Work to be completed: With the pictures left out, write out exactly the lines of the listing below that run from the line with "par Paul Landowski (Paris 5ème)" through the line with "населенных пунктов сельского".

------------------------

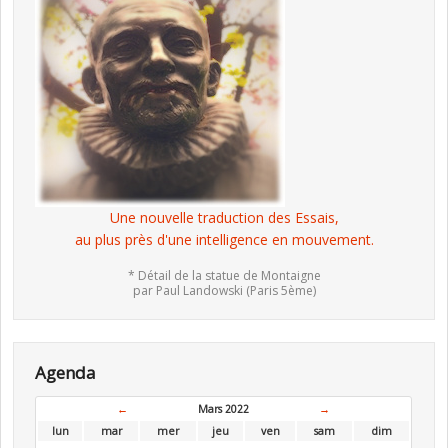
Une nouvelle traduction des Essais,
au plus près d'une intelligence en mouvement.
* Détail de la statue de Montaigne
par Paul Landowski (Paris 5ème)
Agenda
←
Mars 2022
→
lun
mar
mer
jeu
ven
sam
dim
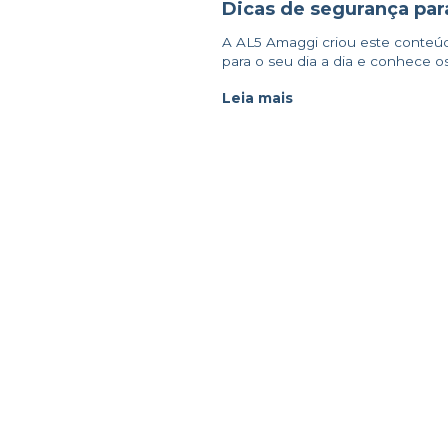
Dicas de segurança para
A AL5 Amaggi criou este conteú
para o seu dia a dia e conhece os 
Leia mais
AL5 AMAGGI
Sobre Nós
P
Trabalhe na AL5 AMAGGI
P
Correspondentes
P
Portabilidade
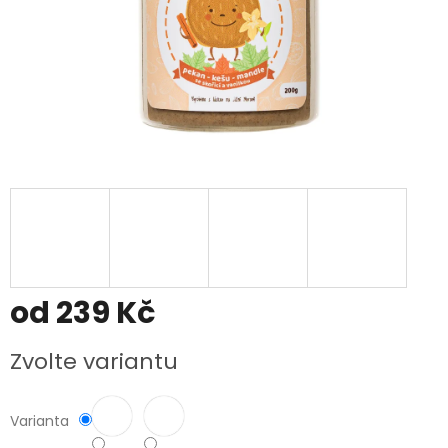
od
239 Kč
Měrná
Zvolte variantu
cena:
Varianta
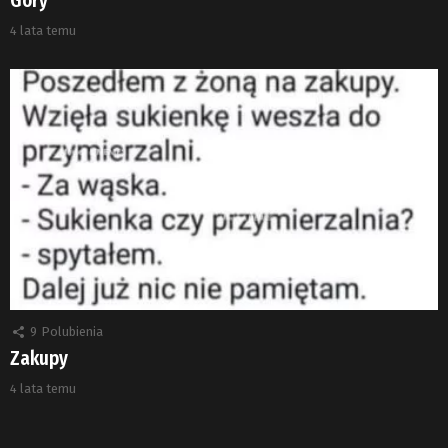
Góry
4 lata temu
9
Polubienia
Zakupy
4 lata temu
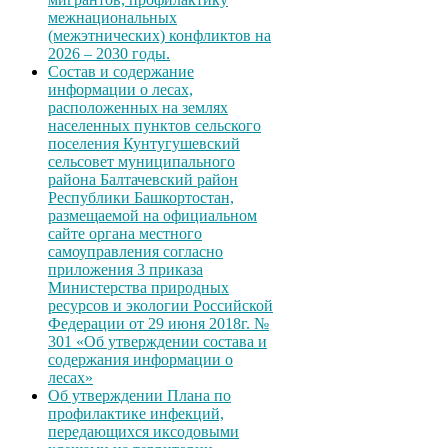
межнациональных
(межэтнических) конфликтов на
2026 – 2030 годы.
Состав и содержание
информации о лесах,
расположенных на землях
населенных пунктов сельского
поселения Кунтугушевский
сельсовет муниципального
района Балтачевский район
Республики Башкортостан,
размещаемой на официальном
сайте органа местного
самоуправления согласно
приложения 3 приказа
Министерства природных
ресурсов и экологии Российской
Федерации от 29 июня 2018г. №
301 «Об утверждении состава и
содержания информации о
лесах»
Об утверждении Плана по
профилактике инфекций,
передающихся иксодовыми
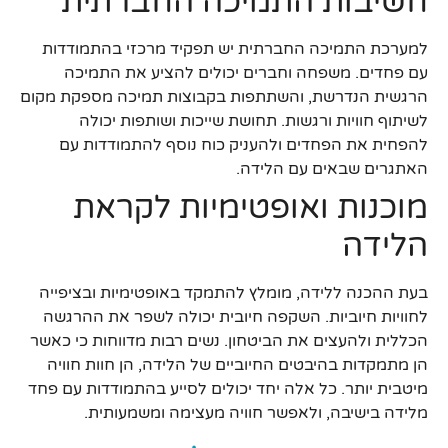
חשיבות התמיכה החברתית
למערכת התמיכה החברתית יש תפקיד מרכזי בהתמודדות
עם פחדים. משפחה וחברים יכולים להציע את התמיכה
הרגשית הנדרשת, והשתתפות בקבוצות תמיכה מספקת מקום
לשיתוף חוויות ורגשות. תחושת שייכות ושותפות יכולה
להפחית את הפחדים ולהעניק כוח נוסף להתמודדות עם
האתגרים שבאים עם הלידה.
מוכנות ואופטימיות לקראת
הלידה
בעת ההכנה ללידה, מומלץ להתמקד באופטימיות ובציפייה
לחוויות חיוביות. השקפה חיובית יכולה לשפר את ההרגשה
הכללית ולהעצים את הביטחון. נשים רבות מדווחות כי כאשר
הן מתמקדות בהיבטים החיוביים של הלידה, הן חוות חוויה
מיטבית יותר. כל אלה יחד יכולים לסייע בהתמודדות עם פחד
מלידה בישיבה, ולאפשר חוויה מעצימה ומשמעותית.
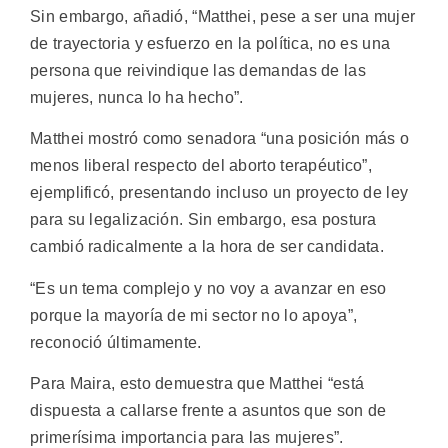
Sin embargo, añadió, “Matthei, pese a ser una mujer
de trayectoria y esfuerzo en la política, no es una
persona que reivindique las demandas de las
mujeres, nunca lo ha hecho”.
Matthei mostró como senadora “una posición más o
menos liberal respecto del aborto terapéutico”,
ejemplificó, presentando incluso un proyecto de ley
para su legalización. Sin embargo, esa postura
cambió radicalmente a la hora de ser candidata.
“Es un tema complejo y no voy a avanzar en eso
porque la mayoría de mi sector no lo apoya”,
reconoció últimamente.
Para Maira, esto demuestra que Matthei “está
dispuesta a callarse frente a asuntos que son de
primerísima importancia para las mujeres”.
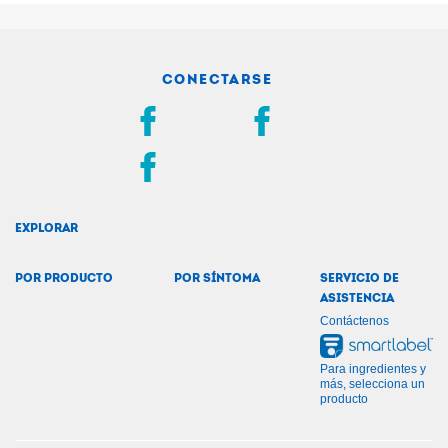
CONECTARSE
EXPLORAR
POR PRODUCTO
POR SÍNTOMA
SERVICIO DE
ASISTENCIA
Contáctenos
Para ingredientes y
más, selecciona un
producto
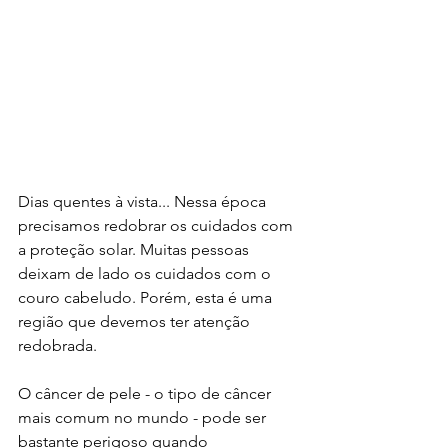
Dias quentes à vista... Nessa época 
precisamos redobrar os cuidados com 
a proteção solar. Muitas pessoas 
deixam de lado os cuidados com o 
couro cabeludo. Porém, esta é uma 
região que devemos ter atenção 
redobrada.
O câncer de pele - o tipo de câncer 
mais comum no mundo - pode ser 
bastante perigoso quando 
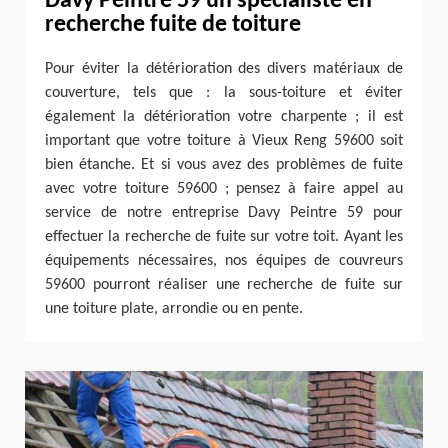
Davy Peintre 59 un spécialiste en
recherche fuite de toiture
Pour éviter la détérioration des divers matériaux de
couverture, tels que : la sous-toiture et éviter
également la détérioration votre charpente ; il est
important que votre toiture à Vieux Reng 59600 soit
bien étanche. Et si vous avez des problèmes de fuite
avec votre toiture 59600 ; pensez à faire appel au
service de notre entreprise Davy Peintre 59 pour
effectuer la recherche de fuite sur votre toit. Ayant les
équipements nécessaires, nos équipes de couvreurs
59600 pourront réaliser une recherche de fuite sur
une toiture plate, arrondie ou en pente.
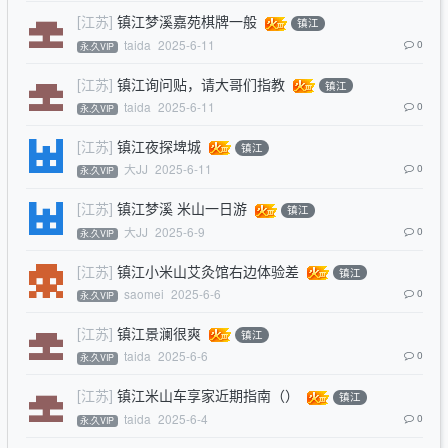
[江苏]
镇江梦溪嘉苑棋牌一般
镇江
taida
2025-6-11
0
永.久VIP
[江苏]
镇江询问贴，请大哥们指教
镇江
taida
2025-6-11
0
永.久VIP
[江苏]
镇江夜探埤城
镇江
大JJ
2025-6-11
0
永.久VIP
[江苏]
镇江梦溪 米山一日游
镇江
大JJ
2025-6-9
0
永.久VIP
[江苏]
镇江小米山艾灸馆右边体验差
镇江
saomei
2025-6-6
0
永.久VIP
[江苏]
镇江景澜很爽
镇江
taida
2025-6-6
0
永.久VIP
[江苏]
镇江米山车享家近期指南（）
镇江
taida
2025-6-4
0
永.久VIP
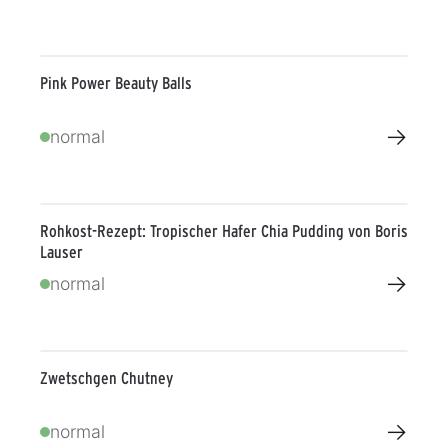
Pink Power Beauty Balls
→
normal
Rohkost-Rezept: Tropischer Hafer Chia Pudding von Boris
Lauser
→
normal
Zwetschgen Chutney
→
normal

------------------------

Response area:
par Paul Landowski (Paris 5ème)
Agenda
←
Mars 2022
→
lun
mar
mer
jeu
ven
sam
dim
Dicas de segurança para
A AL5 Amaggi criou este conteú
para o seu dia a dia e conhece os 
Leia mais
AL5 AMAGGI
Sobre Nós
P
Trabalhe na AL5 AMAGGI
P
Correspondentes
P
Portabilidade
od
239 Kč
Měrná
Zvolte variantu
cena:
Varianta
Góry
4 lata temu
9
Polubienia
Zakupy
4 lata temu
межнациональных
(межэтнических) конфликтов на
2026 – 2030 годы.
Состав и содержание
информации о лесах,
расположенных на землях
населенных пунктов сельского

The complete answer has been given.